Goal of the exercise |
Retype each line of the data below exactly, beginning with the first and ending with the one that contains "is involved in". Pictures do not belong in the copy.

---------- Input records ----------

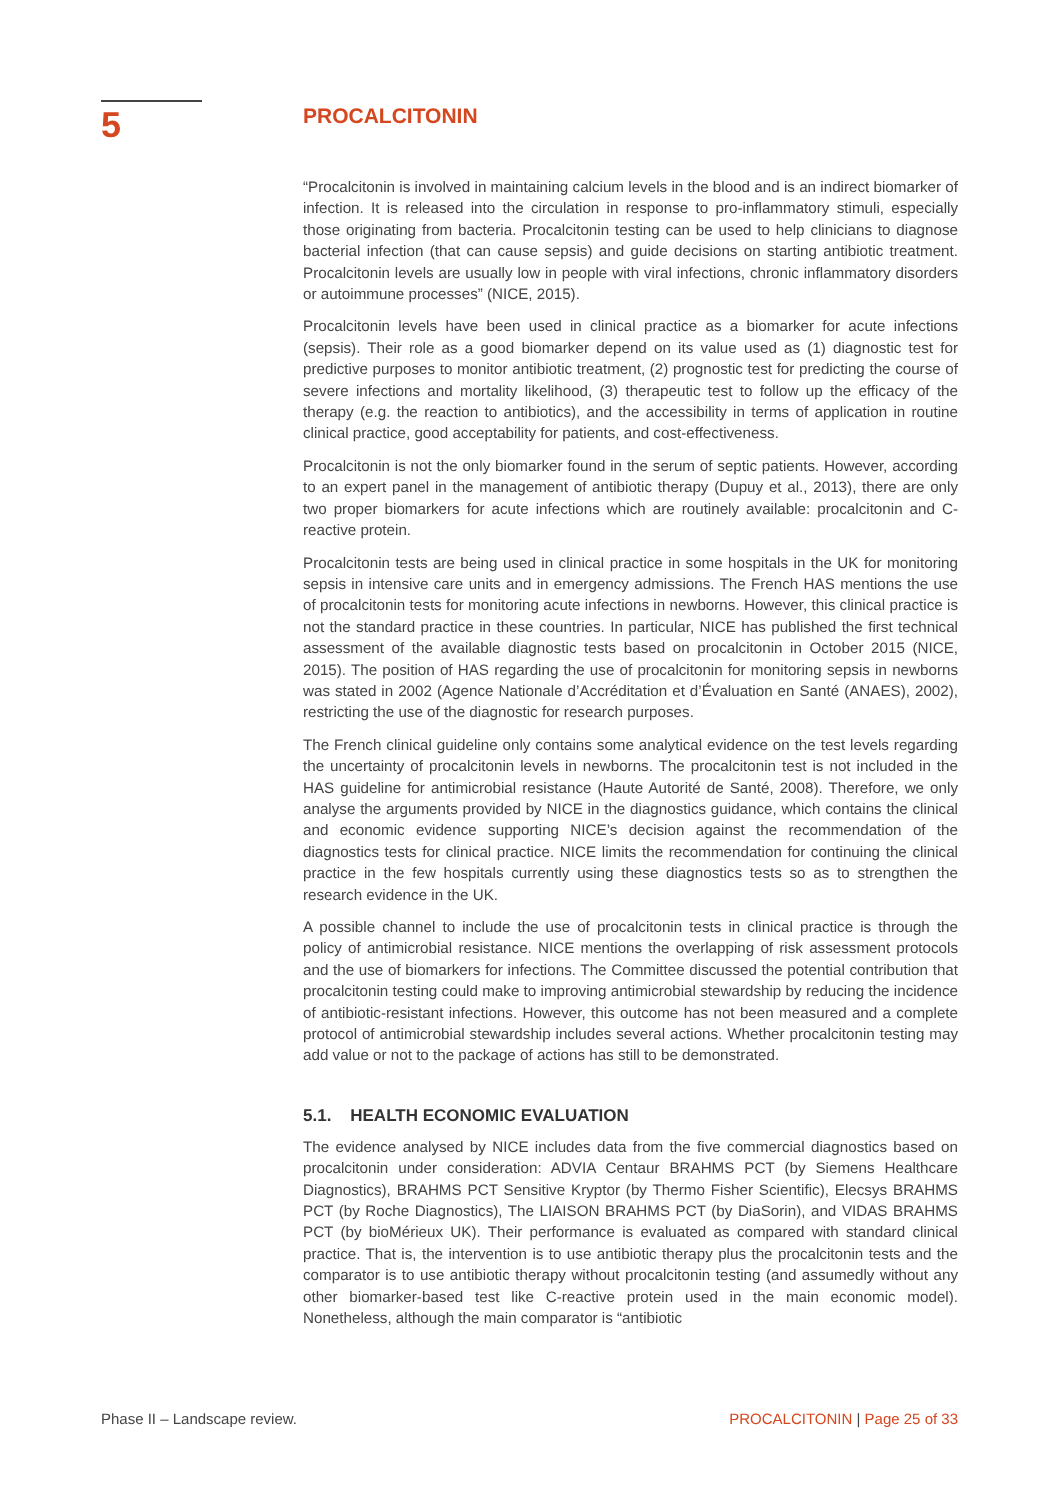5
PROCALCITONIN
“Procalcitonin is involved in maintaining calcium levels in the blood and is an indirect biomarker of infection. It is released into the circulation in response to pro-inflammatory stimuli, especially those originating from bacteria. Procalcitonin testing can be used to help clinicians to diagnose bacterial infection (that can cause sepsis) and guide decisions on starting antibiotic treatment. Procalcitonin levels are usually low in people with viral infections, chronic inflammatory disorders or autoimmune processes” (NICE, 2015).
Procalcitonin levels have been used in clinical practice as a biomarker for acute infections (sepsis). Their role as a good biomarker depend on its value used as (1) diagnostic test for predictive purposes to monitor antibiotic treatment, (2) prognostic test for predicting the course of severe infections and mortality likelihood, (3) therapeutic test to follow up the efficacy of the therapy (e.g. the reaction to antibiotics), and the accessibility in terms of application in routine clinical practice, good acceptability for patients, and cost-effectiveness.
Procalcitonin is not the only biomarker found in the serum of septic patients. However, according to an expert panel in the management of antibiotic therapy (Dupuy et al., 2013), there are only two proper biomarkers for acute infections which are routinely available: procalcitonin and C-reactive protein.
Procalcitonin tests are being used in clinical practice in some hospitals in the UK for monitoring sepsis in intensive care units and in emergency admissions. The French HAS mentions the use of procalcitonin tests for monitoring acute infections in newborns. However, this clinical practice is not the standard practice in these countries. In particular, NICE has published the first technical assessment of the available diagnostic tests based on procalcitonin in October 2015 (NICE, 2015). The position of HAS regarding the use of procalcitonin for monitoring sepsis in newborns was stated in 2002 (Agence Nationale d’Accréditation et d’Évaluation en Santé (ANAES), 2002), restricting the use of the diagnostic for research purposes.
The French clinical guideline only contains some analytical evidence on the test levels regarding the uncertainty of procalcitonin levels in newborns. The procalcitonin test is not included in the HAS guideline for antimicrobial resistance (Haute Autorité de Santé, 2008). Therefore, we only analyse the arguments provided by NICE in the diagnostics guidance, which contains the clinical and economic evidence supporting NICE’s decision against the recommendation of the diagnostics tests for clinical practice. NICE limits the recommendation for continuing the clinical practice in the few hospitals currently using these diagnostics tests so as to strengthen the research evidence in the UK.
A possible channel to include the use of procalcitonin tests in clinical practice is through the policy of antimicrobial resistance. NICE mentions the overlapping of risk assessment protocols and the use of biomarkers for infections. The Committee discussed the potential contribution that procalcitonin testing could make to improving antimicrobial stewardship by reducing the incidence of antibiotic-resistant infections. However, this outcome has not been measured and a complete protocol of antimicrobial stewardship includes several actions. Whether procalcitonin testing may add value or not to the package of actions has still to be demonstrated.
5.1. HEALTH ECONOMIC EVALUATION
The evidence analysed by NICE includes data from the five commercial diagnostics based on procalcitonin under consideration: ADVIA Centaur BRAHMS PCT (by Siemens Healthcare Diagnostics), BRAHMS PCT Sensitive Kryptor (by Thermo Fisher Scientific), Elecsys BRAHMS PCT (by Roche Diagnostics), The LIAISON BRAHMS PCT (by DiaSorin), and VIDAS BRAHMS PCT (by bioMérieux UK). Their performance is evaluated as compared with standard clinical practice. That is, the intervention is to use antibiotic therapy plus the procalcitonin tests and the comparator is to use antibiotic therapy without procalcitonin testing (and assumedly without any other biomarker-based test like C-reactive protein used in the main economic model). Nonetheless, although the main comparator is “antibiotic
Phase II – Landscape review. PROCALCITONIN | Page 25 of 33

----------

Solution to this problem |
5
PROCALCITONIN
“Procalcitonin is involved in maintaining calcium levels in the blood and is an indirect biomarker of infection. It is released into the circulation in response to pro-inflammatory stimuli, especially those originating from bacteria. Procalcitonin testing can be used to help clinicians to diagnose bacterial infection (that can cause sepsis) and guide decisions on starting antibiotic treatment. Procalcitonin levels are usually low in people with viral infections, chronic inflammatory disorders or autoimmune processes” (NICE, 2015).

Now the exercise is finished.